Джули сразу смягчилась, и до конца ужина они серьезнейшим образом говорили о тряпках.
— Мне что-то не хочется больше сидеть. Тут так мрачно, — сказала Сисси. — Может, нам пойти прогуляться, Дик?
Видя, что я колеблюсь, Джули поспешно сказала:
— Конечно, идите, почему же нет. А я лягу в постель и почитаю. У вас есть что-нибудь?
У Сисси, разумеется, ничего не было, а я сказал, что у меня есть несколько книг.
— Вряд ли вы захотите читать о ранних английских акварелистах…
— Конечно нет.
— У меня есть еще карманное издание «Виллы роз» Мэйсона.
— Это уже лучше. Я читала ее года три назад и все перезабыла. Занесите мне ее, будьте ангелом… Мой номер — двенадцатый.
— Я пойду оденусь, Дик, — сказала Сисси. — Не знаете, на улице холодно?
Мы все направились наверх. Потом я оставил их, сбегал в свою холодную, как ледник, комнату, взял Мэйсона и постучал в дверь двенадцатого номера. Это была большая комната, освещенная одной-единственной лампой. Кругом все было разбросано, вещи Томми и Джули валялись вперемешку, и стоял сильный запах виски и сигарет. Я отдал ей книгу.
— Закройте дверь на минутку, только на одну минутку, — шепнула она. А когда я вернулся, тихонько прикрыв дверь, прибавила: — Идите сюда.
Мы стояли почти вплотную, и тут вдруг она улыбнулась и прошептала:
— Значит, я его мучаю. Мучаю славного серьезного мальчика, который этого терпеть не может. Что ж, мне очень жаль. Вы видите, как мне жаль.
Я обнял ее раньше, чем понял, что делаю, она тоже обняла меня и прильнула всем телом; потом мы начали целоваться; и ее язык, заостренный, твердый, подвижный, с силой прижался к моему. Я никогда не испытывал ничего подобного и не встречал такого волнения у других, но еще через мгновение она огромным, почти истерическим усилием вырвалась из моих объятий:
— Нет, нет, нет. Ради Бога, уходите, уходите.

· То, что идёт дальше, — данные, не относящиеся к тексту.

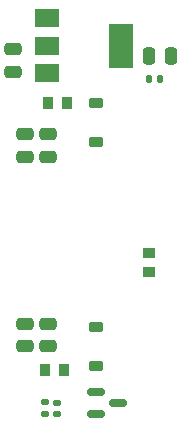
<source format=gbr>
%TF.GenerationSoftware,KiCad,Pcbnew,7.0.2*%
%TF.CreationDate,2025-01-10T16:25:51-06:00*%
%TF.ProjectId,gateDr_mainboard,67617465-4472-45f6-9d61-696e626f6172,rev?*%
%TF.SameCoordinates,Original*%
%TF.FileFunction,Paste,Top*%
%TF.FilePolarity,Positive*%
%FSLAX46Y46*%
G04 Gerber Fmt 4.6, Leading zero omitted, Abs format (unit mm)*
G04 Created by KiCad (PCBNEW 7.0.2) date 2025-01-10 16:25:51*
%MOMM*%
%LPD*%
G01*
G04 APERTURE LIST*
G04 Aperture macros list*
%AMRoundRect*
0 Rectangle with rounded corners*
0 $1 Rounding radius*
0 $2 $3 $4 $5 $6 $7 $8 $9 X,Y pos of 4 corners*
0 Add a 4 corners polygon primitive as box body*
4,1,4,$2,$3,$4,$5,$6,$7,$8,$9,$2,$3,0*
0 Add four circle primitives for the rounded corners*
1,1,$1+$1,$2,$3*
1,1,$1+$1,$4,$5*
1,1,$1+$1,$6,$7*
1,1,$1+$1,$8,$9*
0 Add four rect primitives between the rounded corners*
20,1,$1+$1,$2,$3,$4,$5,0*
20,1,$1+$1,$4,$5,$6,$7,0*
20,1,$1+$1,$6,$7,$8,$9,0*
20,1,$1+$1,$8,$9,$2,$3,0*%
G04 Aperture macros list end*
%ADD10R,0.950000X1.000000*%
%ADD11RoundRect,0.150000X-0.587500X-0.150000X0.587500X-0.150000X0.587500X0.150000X-0.587500X0.150000X0*%
%ADD12RoundRect,0.250000X-0.475000X0.250000X-0.475000X-0.250000X0.475000X-0.250000X0.475000X0.250000X0*%
%ADD13R,2.000000X1.500000*%
%ADD14R,2.000000X3.800000*%
%ADD15R,1.000000X0.950000*%
%ADD16RoundRect,0.140000X-0.140000X-0.170000X0.140000X-0.170000X0.140000X0.170000X-0.140000X0.170000X0*%
%ADD17RoundRect,0.250000X-0.250000X-0.475000X0.250000X-0.475000X0.250000X0.475000X-0.250000X0.475000X0*%
%ADD18RoundRect,0.135000X-0.185000X0.135000X-0.185000X-0.135000X0.185000X-0.135000X0.185000X0.135000X0*%
%ADD19RoundRect,0.250000X0.475000X-0.250000X0.475000X0.250000X-0.475000X0.250000X-0.475000X-0.250000X0*%
%ADD20RoundRect,0.225000X-0.375000X0.225000X-0.375000X-0.225000X0.375000X-0.225000X0.375000X0.225000X0*%
%ADD21RoundRect,0.140000X0.170000X-0.140000X0.170000X0.140000X-0.170000X0.140000X-0.170000X-0.140000X0*%
G04 APERTURE END LIST*
D10*
%TO.C,FB2*%
X58340000Y-93870000D03*
X56740000Y-93870000D03*
%TD*%
D11*
%TO.C,U3*%
X61102500Y-95680000D03*
X61102500Y-97580000D03*
X62977500Y-96630000D03*
%TD*%
D12*
%TO.C,C6*%
X57040000Y-89920000D03*
X57040000Y-91820000D03*
%TD*%
D13*
%TO.C,U2*%
X56890000Y-64070000D03*
X56890000Y-66370000D03*
D14*
X63190000Y-66370000D03*
D13*
X56890000Y-68670000D03*
%TD*%
D15*
%TO.C,FB3*%
X65540000Y-83920000D03*
X65540000Y-85520000D03*
%TD*%
D16*
%TO.C,C10*%
X65530000Y-69220000D03*
X66490000Y-69220000D03*
%TD*%
D17*
%TO.C,C9*%
X65540000Y-67220000D03*
X67440000Y-67220000D03*
%TD*%
D18*
%TO.C,R1*%
X56750000Y-96580000D03*
X56750000Y-97600000D03*
%TD*%
D10*
%TO.C,FB1*%
X58640000Y-71220000D03*
X57040000Y-71220000D03*
%TD*%
D19*
%TO.C,C8*%
X54040000Y-68580000D03*
X54040000Y-66680000D03*
%TD*%
D12*
%TO.C,C4*%
X55040000Y-73870000D03*
X55040000Y-75770000D03*
%TD*%
%TO.C,C7*%
X55040000Y-89920000D03*
X55040000Y-91820000D03*
%TD*%
D20*
%TO.C,D2*%
X61040000Y-71220000D03*
X61040000Y-74520000D03*
%TD*%
%TO.C,D1*%
X61040000Y-90220000D03*
X61040000Y-93520000D03*
%TD*%
D12*
%TO.C,C5*%
X57040000Y-73870000D03*
X57040000Y-75770000D03*
%TD*%
D21*
%TO.C,C11*%
X57750000Y-97580000D03*
X57750000Y-96620000D03*
%TD*%
M02*

</source>
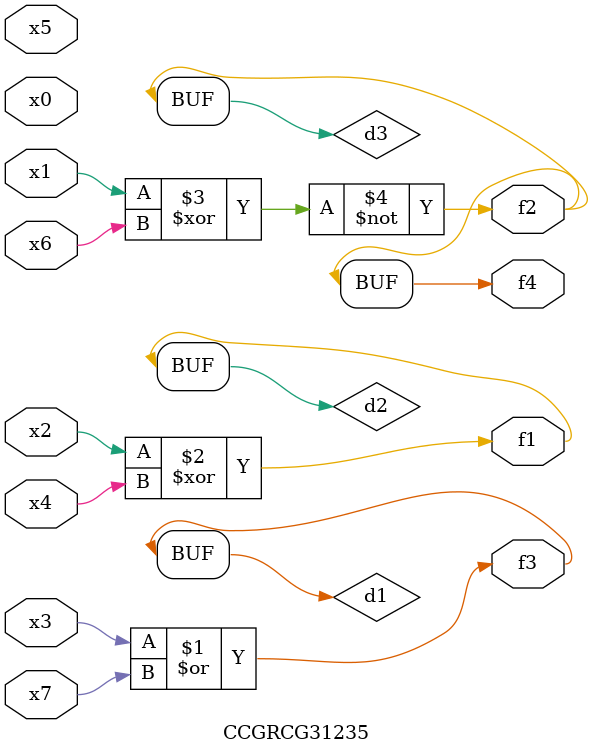
<source format=v>
module CCGRCG31235(
	input x0, x1, x2, x3, x4, x5, x6, x7,
	output f1, f2, f3, f4
);

	wire d1, d2, d3;

	or (d1, x3, x7);
	xor (d2, x2, x4);
	xnor (d3, x1, x6);
	assign f1 = d2;
	assign f2 = d3;
	assign f3 = d1;
	assign f4 = d3;
endmodule

</source>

Скорее уходи… Иди же.
Когда ко мне спустилась Сисси в длинном пальто и огромной шляпе, в которой она выглядела на редкость нелепо, я все еще не мог справиться с волнением и прийти в себя. Мы молча вдыхали холодный ночной воздух, пропитанный запахом моря. Прохожих было мало, движения никакого, мы шли куда глаза глядят, бездумно проходили улицу за улицей, из резкого света фонарей вступали в длинные полосы тени; изредка слышались шаги и случайные звуки голосов. В своем наряде Сисси могла только мелко семенить и тяжело висла у меня на руке.